There were numerous other blessing to come out of that experience. One was lieing in that cool hospital room I should have been in AGONY due to one of my conditions. Day 3 when I started regaining some of my faculties I sat straight up in bed and praised God because I noticed I was NOT in much pain at all! And the improvement has held ever since, praise God! It was also a witness to hospital staff and my family, many of who are not saved. But through that experience God showed me He is in control; He is the Great Physician; and He is the One I can trust with my life and my soul!
Part 2: immediately after being released for the Covid I had an MRI and it showed I have cancer. But I am at peace with that as well. In fact, I just updated my DNR orders, and you'd better believe I still pray for grace when my time comes! Over a month now, and I am still waiting for an appointment for a PET Scan to see how far it has spread. Then I'll have to make an appointment with an Oncologist to discuss it and make a plan going forward. If it can be easily dealt with without chemicals, I will. If not I'll ask for paliative care when the time comes and let it take its course. Not how I'd choose to go (I'm still hoping for a massive heart attack to end it quick- please God). I watched my sister die of cancer, and it was not pretty. But I am good with it, either way. When I pray about it I typically just ask God to be Himself in it. He after all has my and others best interests at heart. My life is His anyhow- that is the covenant we made when we accepted Jesus (who is God).
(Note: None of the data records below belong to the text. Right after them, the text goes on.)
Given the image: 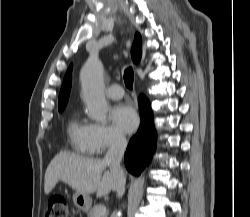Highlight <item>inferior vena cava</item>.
I'll return each mask as SVG.
<instances>
[{
	"label": "inferior vena cava",
	"instance_id": "inferior-vena-cava-1",
	"mask_svg": "<svg viewBox=\"0 0 250 217\" xmlns=\"http://www.w3.org/2000/svg\"><path fill=\"white\" fill-rule=\"evenodd\" d=\"M126 146V138L122 134H115L111 140L109 150L103 159V162L110 167L111 173L116 177V192L118 197H122L125 192L126 178L120 162Z\"/></svg>",
	"mask_w": 250,
	"mask_h": 217
}]
</instances>
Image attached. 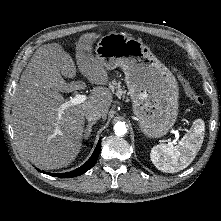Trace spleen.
<instances>
[{
    "label": "spleen",
    "instance_id": "3e777b00",
    "mask_svg": "<svg viewBox=\"0 0 221 221\" xmlns=\"http://www.w3.org/2000/svg\"><path fill=\"white\" fill-rule=\"evenodd\" d=\"M205 124L202 119L194 122V127L179 141L172 144H159L150 152V159L157 169L175 173L186 168L197 155L204 138Z\"/></svg>",
    "mask_w": 221,
    "mask_h": 221
}]
</instances>
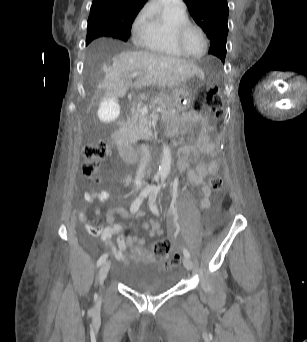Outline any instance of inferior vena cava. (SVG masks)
I'll return each mask as SVG.
<instances>
[{
  "instance_id": "602c4592",
  "label": "inferior vena cava",
  "mask_w": 307,
  "mask_h": 342,
  "mask_svg": "<svg viewBox=\"0 0 307 342\" xmlns=\"http://www.w3.org/2000/svg\"><path fill=\"white\" fill-rule=\"evenodd\" d=\"M149 164H150L149 150H147V148H141V160H140L139 166L136 170V176H135V180H134V186H135L136 190H140V188L144 182L146 170H147Z\"/></svg>"
}]
</instances>
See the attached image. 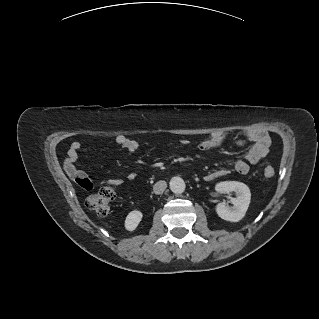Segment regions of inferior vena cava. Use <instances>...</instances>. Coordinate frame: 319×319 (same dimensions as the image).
<instances>
[{
    "label": "inferior vena cava",
    "mask_w": 319,
    "mask_h": 319,
    "mask_svg": "<svg viewBox=\"0 0 319 319\" xmlns=\"http://www.w3.org/2000/svg\"><path fill=\"white\" fill-rule=\"evenodd\" d=\"M167 188V183L163 180L156 182L153 186V191L155 194H162Z\"/></svg>",
    "instance_id": "1"
}]
</instances>
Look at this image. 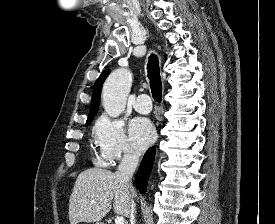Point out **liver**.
Here are the masks:
<instances>
[{
	"label": "liver",
	"mask_w": 275,
	"mask_h": 224,
	"mask_svg": "<svg viewBox=\"0 0 275 224\" xmlns=\"http://www.w3.org/2000/svg\"><path fill=\"white\" fill-rule=\"evenodd\" d=\"M136 196L115 172L92 168L80 173L69 199L70 224L99 222L113 207L115 213L129 217L131 197Z\"/></svg>",
	"instance_id": "obj_1"
}]
</instances>
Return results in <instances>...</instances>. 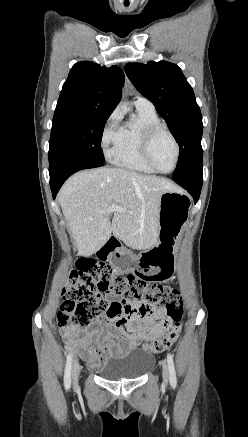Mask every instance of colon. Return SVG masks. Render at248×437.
<instances>
[{
    "label": "colon",
    "instance_id": "5ec220e1",
    "mask_svg": "<svg viewBox=\"0 0 248 437\" xmlns=\"http://www.w3.org/2000/svg\"><path fill=\"white\" fill-rule=\"evenodd\" d=\"M104 257L84 258L71 271L63 293L57 323L61 328H83L94 324L108 305L104 299L95 298L97 291L113 294H129L130 299L162 305L166 310L163 326L165 333L145 345V349L158 353L170 347L178 338L183 316V300L180 292L168 285L146 286L144 279L134 274L114 272ZM121 316V314H120Z\"/></svg>",
    "mask_w": 248,
    "mask_h": 437
}]
</instances>
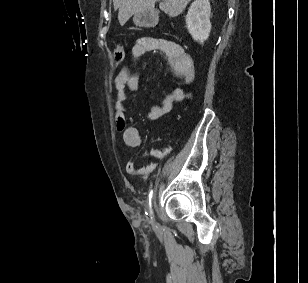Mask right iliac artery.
<instances>
[{"mask_svg": "<svg viewBox=\"0 0 308 283\" xmlns=\"http://www.w3.org/2000/svg\"><path fill=\"white\" fill-rule=\"evenodd\" d=\"M152 194H153V190H151L149 192V196H148V200H147V204H146V207H147V212L146 215H149L151 214V199H152ZM151 220H152V217H151Z\"/></svg>", "mask_w": 308, "mask_h": 283, "instance_id": "82829eb1", "label": "right iliac artery"}]
</instances>
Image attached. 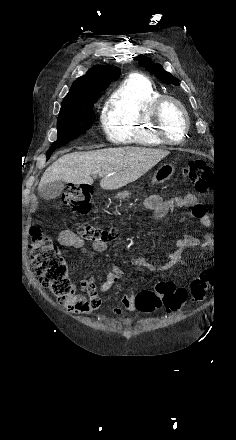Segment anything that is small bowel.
Wrapping results in <instances>:
<instances>
[{
  "label": "small bowel",
  "instance_id": "small-bowel-1",
  "mask_svg": "<svg viewBox=\"0 0 236 440\" xmlns=\"http://www.w3.org/2000/svg\"><path fill=\"white\" fill-rule=\"evenodd\" d=\"M143 210L152 213L155 220H161L166 217L174 208H191L193 216L198 218L204 225H209L210 221L205 214V208L197 201L193 194H188L185 197H172L164 200L157 194L148 196L142 206ZM58 243L64 247L79 249L82 253L87 252V247L75 232L71 230L62 231L58 238ZM200 240L195 236L185 234L177 240L173 251L169 254L168 260L161 265H150L144 259H139V262L147 266L152 272L165 273L171 270L174 266L184 262L183 255L188 249L198 247ZM108 246L105 241H95L92 244V249L97 253H103ZM122 279V270L118 266H112L105 280L98 284L96 279L87 273L81 280L80 285L67 297L62 303L68 311L74 314H91L99 311L103 304L99 297L101 293L109 291L112 287L117 285ZM140 293L134 294L129 292L122 295L121 303L127 311H134L137 309L136 298ZM109 309L116 315L122 314V310L118 307L111 306Z\"/></svg>",
  "mask_w": 236,
  "mask_h": 440
}]
</instances>
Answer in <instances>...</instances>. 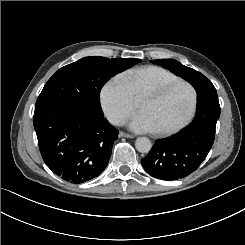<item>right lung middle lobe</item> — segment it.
I'll list each match as a JSON object with an SVG mask.
<instances>
[{
  "label": "right lung middle lobe",
  "mask_w": 245,
  "mask_h": 245,
  "mask_svg": "<svg viewBox=\"0 0 245 245\" xmlns=\"http://www.w3.org/2000/svg\"><path fill=\"white\" fill-rule=\"evenodd\" d=\"M141 60L135 58L108 59L85 57L57 70L40 93L35 111L54 106L80 109L103 117L99 94L114 74L130 68Z\"/></svg>",
  "instance_id": "obj_1"
}]
</instances>
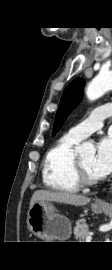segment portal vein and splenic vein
I'll return each mask as SVG.
<instances>
[{"mask_svg":"<svg viewBox=\"0 0 112 270\" xmlns=\"http://www.w3.org/2000/svg\"><path fill=\"white\" fill-rule=\"evenodd\" d=\"M91 240H92V236H91V235H88V236L86 237V242H91Z\"/></svg>","mask_w":112,"mask_h":270,"instance_id":"18ae733b","label":"portal vein and splenic vein"}]
</instances>
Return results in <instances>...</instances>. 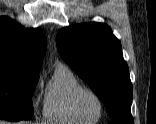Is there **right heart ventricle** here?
Masks as SVG:
<instances>
[{
	"instance_id": "1",
	"label": "right heart ventricle",
	"mask_w": 156,
	"mask_h": 124,
	"mask_svg": "<svg viewBox=\"0 0 156 124\" xmlns=\"http://www.w3.org/2000/svg\"><path fill=\"white\" fill-rule=\"evenodd\" d=\"M82 87L77 76L58 64L46 87L43 114L47 121L59 124H92L99 119H83L74 110L73 95Z\"/></svg>"
}]
</instances>
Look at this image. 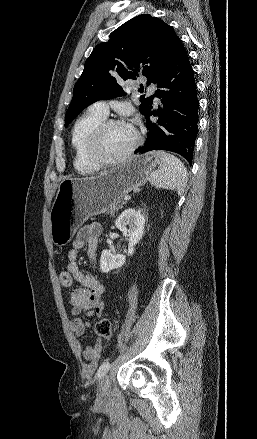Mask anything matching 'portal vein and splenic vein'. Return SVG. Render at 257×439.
<instances>
[{
  "label": "portal vein and splenic vein",
  "mask_w": 257,
  "mask_h": 439,
  "mask_svg": "<svg viewBox=\"0 0 257 439\" xmlns=\"http://www.w3.org/2000/svg\"><path fill=\"white\" fill-rule=\"evenodd\" d=\"M131 199V197L129 196V195H126L125 197H124V200L125 201H128V200H130Z\"/></svg>",
  "instance_id": "portal-vein-and-splenic-vein-1"
}]
</instances>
I trust Him to do what is best for me; and what would be the best witness to those I love. BUT He is faithful and good! Look at His timing in giving me Covid; His mercy in granting me all the numerous blessings I got from it! I don't sweat even over the delays in our healthcare where I am, because one of the great blessings from Covid was His timing allowing me to experience that and His blessings just IMMEDIATELY before my cancer diagnoses! God is good; me, I'm just sick ... but ok with that (other than getting frustrated with my memory, brain fog, chronic pain, lack of sleep, clumsiness, and ...). That said, I'm ready for that heart attack any time, Lord! j/k
Anyone wishing to pray for me, know I covet those prayers. But just pray God will be God! And pray for me that I will have the strength, the faith, and the calm that only the Spirit can give, whatever the outcome.